_What this task involves:_
Please copy out the records that follow, word for word.

_Material for the task:_

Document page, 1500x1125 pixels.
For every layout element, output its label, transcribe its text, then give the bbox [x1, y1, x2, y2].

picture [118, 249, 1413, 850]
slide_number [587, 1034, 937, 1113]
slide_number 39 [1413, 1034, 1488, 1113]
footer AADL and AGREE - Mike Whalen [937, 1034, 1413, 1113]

_Output for this task:_
Document page, 1500x1125 pixels.
For every layout element, output its label, transcribe its text, then give the bbox [x1, y1, x2, y2].

picture [118, 249, 1413, 850]
slide_number [587, 1034, 937, 1113]
slide_number 39 [1413, 1034, 1488, 1113]
footer AADL and AGREE - Mike Whalen [937, 1034, 1413, 1113]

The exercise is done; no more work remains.